PAGE EXCERPT
++++++++

Some people defend Shirley Q Liquor on the grounds that it was performance art meant to highlight the issue of racism.

Patrick Bradley, also known by his stage name Eunita Biskit, is a drag performer in Virginia who has been vocal on Facebook in support of Shirley Q Liquor. Having seen her perform on previous occasions, he says he feels the vitriol the show inspired in Portland is unfounded.

“It’s not hate speech; nowhere anywhere in her act does she say anything hateful or disrespectful. By taking on race head-on in a comedy act, you’ve got to cross certain lines,” he argues. Bradley calls the responses he received to a post about the show — 373 comments in total — hypocritical, saying detractors are judging the show without seeing it and trampling the performer’s right to free speech.

“I’ve seen a lot of comedy; I don’t think that was too risqué. As a gay person, I’ve seen comedy I find offensive, but I appreciate it for what it is,” he says.

Chuck Knipp, the man behind Shirley Q Liquor, dismisses the criticism as ignorance of the history of race-drag and attributes much of the outrage to the racial makeup of Portland as a city.

“It amuses me that I can perform for mostly black audiences in some cities and get a terrific response, yet the people in Portland have such pent-up racial angst toward one another that even a non-performance by an obscure Texas drag queen is too threatening to handle,” he says in an email.

Knipp says the problem is not the historical implications of blackface, but an inability to recognize that blackface is deeply ingrained in modern culture whether we’re comfortable talking about it or not.

“The real issue people have is that I dare to mock some modern black cultural eccentricities,” he says. “There has been a tacit understanding that black people are either too noble or too weak to withstand parody of any kind, especially by a white person, who is assumed to carry all sorts of societal privileges that make them inherently more powerful and substantial than ‘people of colour.’”

Michael Talley, booking manager at the Eagle, says the bar is no longer commenting on the incident following an apology made on their Facebook page.

Reive Doig, editor of the online magazine Erotic Vancouver, doesn’t buy the arguments defending blackface performances.

“I was stunned at some of the defences coming out of the Portland community,” Doig says. “The unbelievable one was people justifying things by saying he was shining a prism on the issue.”

++++++++

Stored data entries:

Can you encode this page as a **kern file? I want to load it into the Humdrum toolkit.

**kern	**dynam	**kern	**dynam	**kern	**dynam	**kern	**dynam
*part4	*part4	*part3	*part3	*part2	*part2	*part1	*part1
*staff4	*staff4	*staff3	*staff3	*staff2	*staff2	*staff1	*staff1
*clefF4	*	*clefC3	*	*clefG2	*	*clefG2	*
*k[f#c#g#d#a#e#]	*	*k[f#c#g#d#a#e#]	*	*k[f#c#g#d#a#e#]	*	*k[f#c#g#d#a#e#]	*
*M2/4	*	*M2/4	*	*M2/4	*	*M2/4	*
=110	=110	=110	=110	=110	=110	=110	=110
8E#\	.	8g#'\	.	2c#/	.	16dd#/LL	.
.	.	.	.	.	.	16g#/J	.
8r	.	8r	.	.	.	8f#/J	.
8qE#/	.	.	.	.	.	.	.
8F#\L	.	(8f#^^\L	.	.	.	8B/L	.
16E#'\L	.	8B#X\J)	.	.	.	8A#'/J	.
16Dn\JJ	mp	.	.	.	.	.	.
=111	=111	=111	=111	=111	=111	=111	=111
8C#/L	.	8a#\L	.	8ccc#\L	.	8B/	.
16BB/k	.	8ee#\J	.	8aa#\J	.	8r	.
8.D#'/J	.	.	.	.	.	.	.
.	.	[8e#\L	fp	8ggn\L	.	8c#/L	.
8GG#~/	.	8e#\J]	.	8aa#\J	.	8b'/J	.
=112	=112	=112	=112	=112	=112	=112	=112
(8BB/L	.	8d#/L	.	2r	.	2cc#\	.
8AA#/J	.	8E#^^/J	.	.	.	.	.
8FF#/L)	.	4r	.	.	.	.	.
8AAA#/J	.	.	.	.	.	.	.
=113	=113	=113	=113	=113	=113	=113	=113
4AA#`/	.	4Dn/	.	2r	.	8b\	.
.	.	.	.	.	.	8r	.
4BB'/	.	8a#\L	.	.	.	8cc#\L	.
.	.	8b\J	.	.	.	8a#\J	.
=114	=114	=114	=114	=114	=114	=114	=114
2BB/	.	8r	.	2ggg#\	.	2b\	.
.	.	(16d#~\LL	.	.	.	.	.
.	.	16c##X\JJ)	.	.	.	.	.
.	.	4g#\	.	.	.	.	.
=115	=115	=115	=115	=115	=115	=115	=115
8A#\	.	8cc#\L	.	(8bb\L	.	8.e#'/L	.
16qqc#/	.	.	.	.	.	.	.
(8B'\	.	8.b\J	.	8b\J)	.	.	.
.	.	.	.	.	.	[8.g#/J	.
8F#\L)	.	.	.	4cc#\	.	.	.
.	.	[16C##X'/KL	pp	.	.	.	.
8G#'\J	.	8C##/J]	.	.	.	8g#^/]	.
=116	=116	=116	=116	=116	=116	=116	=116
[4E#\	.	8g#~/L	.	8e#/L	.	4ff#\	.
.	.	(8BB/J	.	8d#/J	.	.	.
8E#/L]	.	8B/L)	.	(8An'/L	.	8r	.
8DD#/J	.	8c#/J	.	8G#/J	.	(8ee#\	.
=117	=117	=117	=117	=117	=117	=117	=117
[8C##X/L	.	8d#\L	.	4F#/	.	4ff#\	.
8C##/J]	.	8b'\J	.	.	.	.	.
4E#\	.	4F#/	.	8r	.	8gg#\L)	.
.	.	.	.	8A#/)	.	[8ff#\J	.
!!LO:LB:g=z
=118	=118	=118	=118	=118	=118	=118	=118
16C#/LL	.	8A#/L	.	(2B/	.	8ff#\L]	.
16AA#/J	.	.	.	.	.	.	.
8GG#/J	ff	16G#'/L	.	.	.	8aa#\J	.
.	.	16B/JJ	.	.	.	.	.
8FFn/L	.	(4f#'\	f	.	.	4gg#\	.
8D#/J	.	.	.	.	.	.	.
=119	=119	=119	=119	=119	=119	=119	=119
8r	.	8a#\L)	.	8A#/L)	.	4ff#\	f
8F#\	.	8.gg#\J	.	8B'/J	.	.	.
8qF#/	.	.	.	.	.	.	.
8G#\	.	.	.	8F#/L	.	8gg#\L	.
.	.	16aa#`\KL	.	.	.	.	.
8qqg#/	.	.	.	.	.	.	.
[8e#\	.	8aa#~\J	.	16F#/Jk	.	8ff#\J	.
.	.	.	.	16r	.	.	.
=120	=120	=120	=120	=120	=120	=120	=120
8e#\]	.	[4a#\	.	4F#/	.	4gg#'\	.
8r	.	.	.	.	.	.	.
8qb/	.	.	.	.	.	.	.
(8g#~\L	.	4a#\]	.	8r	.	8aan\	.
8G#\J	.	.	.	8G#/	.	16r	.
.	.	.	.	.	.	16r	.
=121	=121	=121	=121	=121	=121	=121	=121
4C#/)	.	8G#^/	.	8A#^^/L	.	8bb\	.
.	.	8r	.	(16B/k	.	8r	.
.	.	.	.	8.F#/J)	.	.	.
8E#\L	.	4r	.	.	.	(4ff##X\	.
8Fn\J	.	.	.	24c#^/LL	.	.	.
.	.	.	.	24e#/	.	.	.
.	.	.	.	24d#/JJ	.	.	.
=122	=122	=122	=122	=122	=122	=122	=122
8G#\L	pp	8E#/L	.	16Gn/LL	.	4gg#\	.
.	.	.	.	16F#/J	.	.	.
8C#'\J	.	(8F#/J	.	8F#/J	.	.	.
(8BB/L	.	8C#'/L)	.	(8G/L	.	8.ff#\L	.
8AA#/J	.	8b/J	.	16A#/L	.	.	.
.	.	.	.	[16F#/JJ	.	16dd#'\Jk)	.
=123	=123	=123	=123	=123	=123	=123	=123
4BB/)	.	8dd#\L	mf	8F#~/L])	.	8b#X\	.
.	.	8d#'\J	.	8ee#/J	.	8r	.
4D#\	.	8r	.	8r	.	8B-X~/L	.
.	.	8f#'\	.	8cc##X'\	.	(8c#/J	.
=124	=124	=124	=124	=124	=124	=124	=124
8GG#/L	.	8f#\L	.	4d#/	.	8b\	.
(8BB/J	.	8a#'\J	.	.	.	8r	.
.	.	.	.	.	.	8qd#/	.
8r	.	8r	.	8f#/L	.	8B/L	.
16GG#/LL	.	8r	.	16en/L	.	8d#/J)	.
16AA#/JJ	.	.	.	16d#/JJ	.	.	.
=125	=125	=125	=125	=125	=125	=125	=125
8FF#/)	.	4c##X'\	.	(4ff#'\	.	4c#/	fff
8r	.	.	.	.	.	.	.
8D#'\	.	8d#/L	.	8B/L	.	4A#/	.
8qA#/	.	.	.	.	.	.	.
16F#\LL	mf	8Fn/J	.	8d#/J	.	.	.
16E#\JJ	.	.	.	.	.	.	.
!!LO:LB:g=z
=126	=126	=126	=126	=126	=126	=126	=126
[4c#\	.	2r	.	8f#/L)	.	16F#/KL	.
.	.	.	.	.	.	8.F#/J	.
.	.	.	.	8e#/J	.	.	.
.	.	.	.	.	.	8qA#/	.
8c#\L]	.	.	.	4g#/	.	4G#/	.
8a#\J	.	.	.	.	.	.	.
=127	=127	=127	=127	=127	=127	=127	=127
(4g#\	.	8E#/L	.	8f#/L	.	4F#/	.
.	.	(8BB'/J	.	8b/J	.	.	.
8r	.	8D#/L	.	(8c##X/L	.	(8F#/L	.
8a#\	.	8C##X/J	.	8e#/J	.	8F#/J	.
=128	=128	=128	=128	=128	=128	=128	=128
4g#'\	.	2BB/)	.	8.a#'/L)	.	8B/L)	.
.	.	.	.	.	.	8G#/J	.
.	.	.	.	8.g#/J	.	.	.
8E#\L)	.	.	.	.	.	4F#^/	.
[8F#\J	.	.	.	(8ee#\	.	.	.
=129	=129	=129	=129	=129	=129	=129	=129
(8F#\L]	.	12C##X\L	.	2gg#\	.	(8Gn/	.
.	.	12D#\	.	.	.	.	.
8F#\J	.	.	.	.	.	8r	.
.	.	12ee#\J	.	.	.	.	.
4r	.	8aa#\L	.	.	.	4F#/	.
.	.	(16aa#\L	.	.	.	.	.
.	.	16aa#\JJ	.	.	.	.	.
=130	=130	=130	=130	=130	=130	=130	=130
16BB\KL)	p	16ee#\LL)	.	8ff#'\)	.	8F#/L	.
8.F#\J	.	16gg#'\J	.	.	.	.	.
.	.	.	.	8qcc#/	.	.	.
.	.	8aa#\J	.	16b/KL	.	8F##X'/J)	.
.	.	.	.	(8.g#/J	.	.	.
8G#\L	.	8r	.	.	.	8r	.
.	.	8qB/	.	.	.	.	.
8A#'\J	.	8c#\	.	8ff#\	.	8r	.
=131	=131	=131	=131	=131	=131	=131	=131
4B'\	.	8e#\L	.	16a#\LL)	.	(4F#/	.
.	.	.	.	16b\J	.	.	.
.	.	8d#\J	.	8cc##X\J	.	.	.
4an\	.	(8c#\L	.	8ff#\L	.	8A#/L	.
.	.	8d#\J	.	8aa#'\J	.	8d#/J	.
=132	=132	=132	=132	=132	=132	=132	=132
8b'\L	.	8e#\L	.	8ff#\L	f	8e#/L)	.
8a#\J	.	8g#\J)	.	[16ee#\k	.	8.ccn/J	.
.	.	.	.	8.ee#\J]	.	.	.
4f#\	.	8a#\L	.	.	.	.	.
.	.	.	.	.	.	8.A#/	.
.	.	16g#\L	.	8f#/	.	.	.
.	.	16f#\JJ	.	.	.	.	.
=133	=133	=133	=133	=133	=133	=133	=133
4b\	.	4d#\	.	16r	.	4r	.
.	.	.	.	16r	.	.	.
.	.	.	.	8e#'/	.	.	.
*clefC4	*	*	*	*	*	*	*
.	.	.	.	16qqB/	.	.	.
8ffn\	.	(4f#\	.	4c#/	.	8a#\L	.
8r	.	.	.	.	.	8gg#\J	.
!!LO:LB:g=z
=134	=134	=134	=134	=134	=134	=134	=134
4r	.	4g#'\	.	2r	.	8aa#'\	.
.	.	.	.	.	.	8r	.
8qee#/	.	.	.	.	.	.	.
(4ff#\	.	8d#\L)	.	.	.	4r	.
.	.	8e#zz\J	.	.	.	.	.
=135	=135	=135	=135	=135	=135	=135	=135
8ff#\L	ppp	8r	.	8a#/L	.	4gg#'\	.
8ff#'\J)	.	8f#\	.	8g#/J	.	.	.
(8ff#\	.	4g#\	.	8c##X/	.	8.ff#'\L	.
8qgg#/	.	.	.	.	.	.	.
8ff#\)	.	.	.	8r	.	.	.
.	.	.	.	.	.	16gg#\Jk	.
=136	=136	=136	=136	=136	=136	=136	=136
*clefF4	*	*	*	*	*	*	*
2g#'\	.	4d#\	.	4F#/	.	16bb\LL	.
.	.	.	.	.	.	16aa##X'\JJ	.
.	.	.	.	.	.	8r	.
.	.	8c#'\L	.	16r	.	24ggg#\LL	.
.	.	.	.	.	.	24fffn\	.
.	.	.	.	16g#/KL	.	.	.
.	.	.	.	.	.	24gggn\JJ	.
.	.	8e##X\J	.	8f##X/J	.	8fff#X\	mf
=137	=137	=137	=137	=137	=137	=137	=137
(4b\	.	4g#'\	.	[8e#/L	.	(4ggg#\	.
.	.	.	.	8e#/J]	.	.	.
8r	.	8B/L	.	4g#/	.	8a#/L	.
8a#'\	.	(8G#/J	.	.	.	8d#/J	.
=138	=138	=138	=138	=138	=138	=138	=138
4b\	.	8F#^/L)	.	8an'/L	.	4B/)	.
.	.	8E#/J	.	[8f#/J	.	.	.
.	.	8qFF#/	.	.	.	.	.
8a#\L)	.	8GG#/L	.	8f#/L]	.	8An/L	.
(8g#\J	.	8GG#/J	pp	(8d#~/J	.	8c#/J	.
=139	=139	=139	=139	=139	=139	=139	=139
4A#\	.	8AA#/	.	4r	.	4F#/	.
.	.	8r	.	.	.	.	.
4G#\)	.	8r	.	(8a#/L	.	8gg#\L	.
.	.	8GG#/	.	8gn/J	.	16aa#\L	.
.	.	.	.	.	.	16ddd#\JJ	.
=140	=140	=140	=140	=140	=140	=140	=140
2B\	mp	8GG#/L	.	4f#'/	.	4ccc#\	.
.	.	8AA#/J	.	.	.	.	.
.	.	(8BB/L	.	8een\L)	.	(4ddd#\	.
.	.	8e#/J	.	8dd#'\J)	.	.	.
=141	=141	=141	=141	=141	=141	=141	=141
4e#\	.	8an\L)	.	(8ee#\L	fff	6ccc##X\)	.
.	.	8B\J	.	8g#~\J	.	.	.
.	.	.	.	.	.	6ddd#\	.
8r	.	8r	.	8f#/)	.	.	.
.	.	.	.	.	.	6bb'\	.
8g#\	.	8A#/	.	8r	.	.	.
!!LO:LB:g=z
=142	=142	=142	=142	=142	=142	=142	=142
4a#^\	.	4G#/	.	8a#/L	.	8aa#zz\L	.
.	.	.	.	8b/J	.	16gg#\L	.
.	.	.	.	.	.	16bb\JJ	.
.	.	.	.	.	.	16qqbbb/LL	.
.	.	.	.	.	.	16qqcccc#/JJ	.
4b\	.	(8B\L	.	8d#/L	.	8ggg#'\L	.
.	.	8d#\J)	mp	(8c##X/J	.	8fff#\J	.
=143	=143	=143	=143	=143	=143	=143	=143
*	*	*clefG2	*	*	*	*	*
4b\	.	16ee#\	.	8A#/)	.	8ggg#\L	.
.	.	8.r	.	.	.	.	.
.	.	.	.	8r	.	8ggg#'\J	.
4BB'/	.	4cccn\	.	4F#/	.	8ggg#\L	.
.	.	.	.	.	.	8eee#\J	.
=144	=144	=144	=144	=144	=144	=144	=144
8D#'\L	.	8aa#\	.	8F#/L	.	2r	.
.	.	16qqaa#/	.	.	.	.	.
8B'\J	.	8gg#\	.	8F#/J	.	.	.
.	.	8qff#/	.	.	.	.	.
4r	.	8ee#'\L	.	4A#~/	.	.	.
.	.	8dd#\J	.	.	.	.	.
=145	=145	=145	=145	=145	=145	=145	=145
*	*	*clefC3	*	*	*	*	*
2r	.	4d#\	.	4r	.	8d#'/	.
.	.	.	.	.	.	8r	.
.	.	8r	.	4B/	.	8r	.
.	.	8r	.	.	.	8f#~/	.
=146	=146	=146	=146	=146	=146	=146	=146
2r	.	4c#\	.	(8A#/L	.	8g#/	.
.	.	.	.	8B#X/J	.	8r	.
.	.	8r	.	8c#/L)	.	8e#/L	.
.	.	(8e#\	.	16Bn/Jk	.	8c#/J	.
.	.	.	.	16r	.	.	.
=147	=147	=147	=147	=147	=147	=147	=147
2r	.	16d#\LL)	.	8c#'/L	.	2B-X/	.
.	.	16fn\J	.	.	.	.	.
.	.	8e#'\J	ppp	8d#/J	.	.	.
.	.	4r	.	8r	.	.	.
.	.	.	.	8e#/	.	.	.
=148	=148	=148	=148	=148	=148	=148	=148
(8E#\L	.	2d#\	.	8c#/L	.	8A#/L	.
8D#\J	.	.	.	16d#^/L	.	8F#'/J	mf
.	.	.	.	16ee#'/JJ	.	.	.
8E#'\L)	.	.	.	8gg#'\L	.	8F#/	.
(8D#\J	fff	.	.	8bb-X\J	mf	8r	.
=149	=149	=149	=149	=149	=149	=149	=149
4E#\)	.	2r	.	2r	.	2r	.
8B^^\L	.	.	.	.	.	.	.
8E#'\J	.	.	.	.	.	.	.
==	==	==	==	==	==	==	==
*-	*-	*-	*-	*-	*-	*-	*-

++++++++

WHAT IS ASKED
1. Decide whether each statement agrees with the Shirley Q Liquor article, answering yes or no and quoting the words from the article that settle it.
(a) Patrick Bradley's post about the show drew 373 comments.
(b) Michael Talley says the Eagle is still commenting on the incident.
(c) Reive Doig edits a print magazine.
2. Answer these from the Shirley Q Liquor article:
(a) What stage name does Patrick Bradley go by?
(b) How did Chuck Knipp give his comments?
(c) What job does Michael Talley hold at the Eagle?
3. Extend the Shirley Q Liquor article with a few more paragraphs, picking up after its final quote from Reive Doig.
The records are separate from the article on Shirley Q Liquor.

RESULTS FOR EACH TASK
1.
(a) Yes: "373 comments in total"
(b) No: "the bar is no longer commenting on the incident following an apology made on their Facebook page"
(c) No: "editor of the online magazine Erotic Vancouver"

2.
(a) Eunita Biskit
(b) In an email
(c) Booking manager

3.
Doig says he has seen humour that can provoke and offend in the name of illuminating a difficult issue, but this isn’t it. “One thing I said was, would anyone who attended the Eagle have been excusing this if it was a comic at a straight club two blocks down who was saying gays were all pedophiles and looking to rape children?”

Carlos Del Rio, who moved to Vancouver after years of living in both Portland and Seattle, also dismissed the defence of Shirley Q Liquor’s act as art but credited a strong and diverse queer community for getting the act cancelled.

He says the attitude toward people of colour here is one of tolerance but not acceptance, ascribing that in part to underrepresentation in a city he finds less than cosmopolitan. He says he often finds himself being the only brown face at queer events, and it happens even more frequently at kink events.

But, he says it also has to do with the intersections of multiple minority identities.

“There’s a thing where you’re already in an ‘other’ group,” he says. “If you’re already sectioned off by the fact that we’re all the same sex and we’re all looking to meet each other, what’s left? Where you’re from or what you look like.”

He says further divides along social and sexual preferences mean the queer and kinky communities are prone to self-segregation, comparing the effect to the high-school lunchroom. “There are these clusters, and a lot of the time it does go along racial lines.”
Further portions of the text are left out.